(Stored records)
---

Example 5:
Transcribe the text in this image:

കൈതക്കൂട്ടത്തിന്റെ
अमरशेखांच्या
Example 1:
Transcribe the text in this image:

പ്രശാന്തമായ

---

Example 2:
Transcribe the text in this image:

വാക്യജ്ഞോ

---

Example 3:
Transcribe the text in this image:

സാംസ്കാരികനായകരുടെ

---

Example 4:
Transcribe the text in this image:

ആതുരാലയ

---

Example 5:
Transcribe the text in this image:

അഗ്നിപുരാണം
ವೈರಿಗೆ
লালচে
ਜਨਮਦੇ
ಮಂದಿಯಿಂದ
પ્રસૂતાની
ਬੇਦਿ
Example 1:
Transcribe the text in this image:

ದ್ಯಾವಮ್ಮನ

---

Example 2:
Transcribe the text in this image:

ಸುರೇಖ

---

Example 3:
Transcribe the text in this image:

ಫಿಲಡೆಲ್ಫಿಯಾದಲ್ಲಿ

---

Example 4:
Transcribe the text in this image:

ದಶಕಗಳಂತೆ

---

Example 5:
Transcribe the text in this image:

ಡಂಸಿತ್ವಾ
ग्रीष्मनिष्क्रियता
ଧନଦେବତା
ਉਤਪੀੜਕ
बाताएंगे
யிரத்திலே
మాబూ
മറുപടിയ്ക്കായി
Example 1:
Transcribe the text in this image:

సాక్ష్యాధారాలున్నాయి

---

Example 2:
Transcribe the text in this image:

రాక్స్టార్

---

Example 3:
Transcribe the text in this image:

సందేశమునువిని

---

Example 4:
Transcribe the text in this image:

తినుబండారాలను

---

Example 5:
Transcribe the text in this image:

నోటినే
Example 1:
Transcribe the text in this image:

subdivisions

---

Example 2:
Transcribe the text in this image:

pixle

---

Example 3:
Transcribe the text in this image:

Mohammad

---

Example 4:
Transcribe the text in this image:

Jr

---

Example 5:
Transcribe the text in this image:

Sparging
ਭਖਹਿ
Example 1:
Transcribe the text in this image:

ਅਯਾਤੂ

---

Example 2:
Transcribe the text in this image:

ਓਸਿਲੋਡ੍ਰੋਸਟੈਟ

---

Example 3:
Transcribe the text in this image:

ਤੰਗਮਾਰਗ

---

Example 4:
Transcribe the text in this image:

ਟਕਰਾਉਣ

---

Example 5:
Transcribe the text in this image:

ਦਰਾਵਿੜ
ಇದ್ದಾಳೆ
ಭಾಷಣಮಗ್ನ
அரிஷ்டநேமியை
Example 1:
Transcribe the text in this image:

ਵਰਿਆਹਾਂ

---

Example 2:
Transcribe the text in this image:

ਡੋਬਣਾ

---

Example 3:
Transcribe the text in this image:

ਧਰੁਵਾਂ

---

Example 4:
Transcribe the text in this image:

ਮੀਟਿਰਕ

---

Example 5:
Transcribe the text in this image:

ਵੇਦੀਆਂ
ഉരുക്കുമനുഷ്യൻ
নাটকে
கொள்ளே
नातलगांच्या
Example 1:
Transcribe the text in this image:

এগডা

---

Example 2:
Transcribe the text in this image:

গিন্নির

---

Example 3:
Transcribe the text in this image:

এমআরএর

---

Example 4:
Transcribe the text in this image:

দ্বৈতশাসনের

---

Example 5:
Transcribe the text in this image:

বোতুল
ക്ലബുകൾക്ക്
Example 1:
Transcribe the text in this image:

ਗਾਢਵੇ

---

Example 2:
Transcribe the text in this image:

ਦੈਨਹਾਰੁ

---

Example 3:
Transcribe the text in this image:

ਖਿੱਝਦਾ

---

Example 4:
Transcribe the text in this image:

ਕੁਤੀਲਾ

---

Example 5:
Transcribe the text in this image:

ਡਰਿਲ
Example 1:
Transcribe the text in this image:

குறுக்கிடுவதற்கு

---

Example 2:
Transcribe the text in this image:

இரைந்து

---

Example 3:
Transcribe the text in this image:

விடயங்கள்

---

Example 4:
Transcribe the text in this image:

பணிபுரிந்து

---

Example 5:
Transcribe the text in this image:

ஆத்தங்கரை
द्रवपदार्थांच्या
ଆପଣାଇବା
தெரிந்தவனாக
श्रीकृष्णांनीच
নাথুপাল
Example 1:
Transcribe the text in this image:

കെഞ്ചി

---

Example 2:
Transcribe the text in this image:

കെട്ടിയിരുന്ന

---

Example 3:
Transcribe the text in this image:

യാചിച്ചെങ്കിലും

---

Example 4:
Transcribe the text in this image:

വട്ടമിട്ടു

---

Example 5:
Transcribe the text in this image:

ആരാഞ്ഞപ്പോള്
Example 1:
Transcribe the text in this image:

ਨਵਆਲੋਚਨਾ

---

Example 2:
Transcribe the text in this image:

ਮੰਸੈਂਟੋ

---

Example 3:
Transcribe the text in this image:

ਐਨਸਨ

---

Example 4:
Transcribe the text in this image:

- **Task to complete**: Transcribe every record above exactly.

- **Solution for this problem**:
---

Example 5:
Transcribe the text in this image:

കൈതക്കൂട്ടത്തിന്റെ
अमरशेखांच्या
Example 1:
Transcribe the text in this image:

പ്രശാന്തമായ

---

Example 2:
Transcribe the text in this image:

വാക്യജ്ഞോ

---

Example 3:
Transcribe the text in this image:

സാംസ്കാരികനായകരുടെ

---

Example 4:
Transcribe the text in this image:

ആതുരാലയ

---

Example 5:
Transcribe the text in this image:

അഗ്നിപുരാണം
ವೈರಿಗೆ
লালচে
ਜਨਮਦੇ
ಮಂದಿಯಿಂದ
પ્રસૂતાની
ਬੇਦਿ
Example 1:
Transcribe the text in this image:

ದ್ಯಾವಮ್ಮನ

---

Example 2:
Transcribe the text in this image:

ಸುರೇಖ

---

Example 3:
Transcribe the text in this image:

ಫಿಲಡೆಲ್ಫಿಯಾದಲ್ಲಿ

---

Example 4:
Transcribe the text in this image:

ದಶಕಗಳಂತೆ

---

Example 5:
Transcribe the text in this image:

ಡಂಸಿತ್ವಾ
ग्रीष्मनिष्क्रियता
ଧନଦେବତା
ਉਤਪੀੜਕ
बाताएंगे
யிரத்திலே
మాబూ
മറുപടിയ്ക്കായി
Example 1:
Transcribe the text in this image:

సాక్ష్యాధారాలున్నాయి

---

Example 2:
Transcribe the text in this image:

రాక్స్టార్

---

Example 3:
Transcribe the text in this image:

సందేశమునువిని

---

Example 4:
Transcribe the text in this image:

తినుబండారాలను

---

Example 5:
Transcribe the text in this image:

నోటినే
Example 1:
Transcribe the text in this image:

subdivisions

---

Example 2:
Transcribe the text in this image:

pixle

---

Example 3:
Transcribe the text in this image:

Mohammad

---

Example 4:
Transcribe the text in this image:

Jr

---

Example 5:
Transcribe the text in this image:

Sparging
ਭਖਹਿ
Example 1:
Transcribe the text in this image:

ਅਯਾਤੂ

---

Example 2:
Transcribe the text in this image:

ਓਸਿਲੋਡ੍ਰੋਸਟੈਟ

---

Example 3:
Transcribe the text in this image:

ਤੰਗਮਾਰਗ

---

Example 4:
Transcribe the text in this image:

ਟਕਰਾਉਣ

---

Example 5:
Transcribe the text in this image:

ਦਰਾਵਿੜ
ಇದ್ದಾಳೆ
ಭಾಷಣಮಗ್ನ
அரிஷ்டநேமியை
Example 1:
Transcribe the text in this image:

ਵਰਿਆਹਾਂ

---

Example 2:
Transcribe the text in this image:

ਡੋਬਣਾ

---

Example 3:
Transcribe the text in this image:

ਧਰੁਵਾਂ

---

Example 4:
Transcribe the text in this image:

ਮੀਟਿਰਕ

---

Example 5:
Transcribe the text in this image:

ਵੇਦੀਆਂ
ഉരുക്കുമനുഷ്യൻ
নাটকে
கொள்ளே
नातलगांच्या
Example 1:
Transcribe the text in this image:

এগডা

---

Example 2:
Transcribe the text in this image:

গিন্নির

---

Example 3:
Transcribe the text in this image:

এমআরএর

---

Example 4:
Transcribe the text in this image:

দ্বৈতশাসনের

---

Example 5:
Transcribe the text in this image:

বোতুল
ക്ലബുകൾക്ക്
Example 1:
Transcribe the text in this image:

ਗਾਢਵੇ

---

Example 2:
Transcribe the text in this image:

ਦੈਨਹਾਰੁ

---

Example 3:
Transcribe the text in this image:

ਖਿੱਝਦਾ

---

Example 4:
Transcribe the text in this image:

ਕੁਤੀਲਾ

---

Example 5:
Transcribe the text in this image:

ਡਰਿਲ
Example 1:
Transcribe the text in this image:

குறுக்கிடுவதற்கு

---

Example 2:
Transcribe the text in this image:

இரைந்து

---

Example 3:
Transcribe the text in this image:

விடயங்கள்

---

Example 4:
Transcribe the text in this image:

பணிபுரிந்து

---

Example 5:
Transcribe the text in this image:

ஆத்தங்கரை
द्रवपदार्थांच्या
ଆପଣାଇବା
தெரிந்தவனாக
श्रीकृष्णांनीच
নাথুপাল
Example 1:
Transcribe the text in this image:

കെഞ്ചി

---

Example 2:
Transcribe the text in this image:

കെട്ടിയിരുന്ന

---

Example 3:
Transcribe the text in this image:

യാചിച്ചെങ്കിലും

---

Example 4:
Transcribe the text in this image:

വട്ടമിട്ടു

---

Example 5:
Transcribe the text in this image:

ആരാഞ്ഞപ്പോള്
Example 1:
Transcribe the text in this image:

ਨਵਆਲੋਚਨਾ

---

Example 2:
Transcribe the text in this image:

ਮੰਸੈਂਟੋ

---

Example 3:
Transcribe the text in this image:

ਐਨਸਨ

---

Example 4:
Transcribe the text in this image:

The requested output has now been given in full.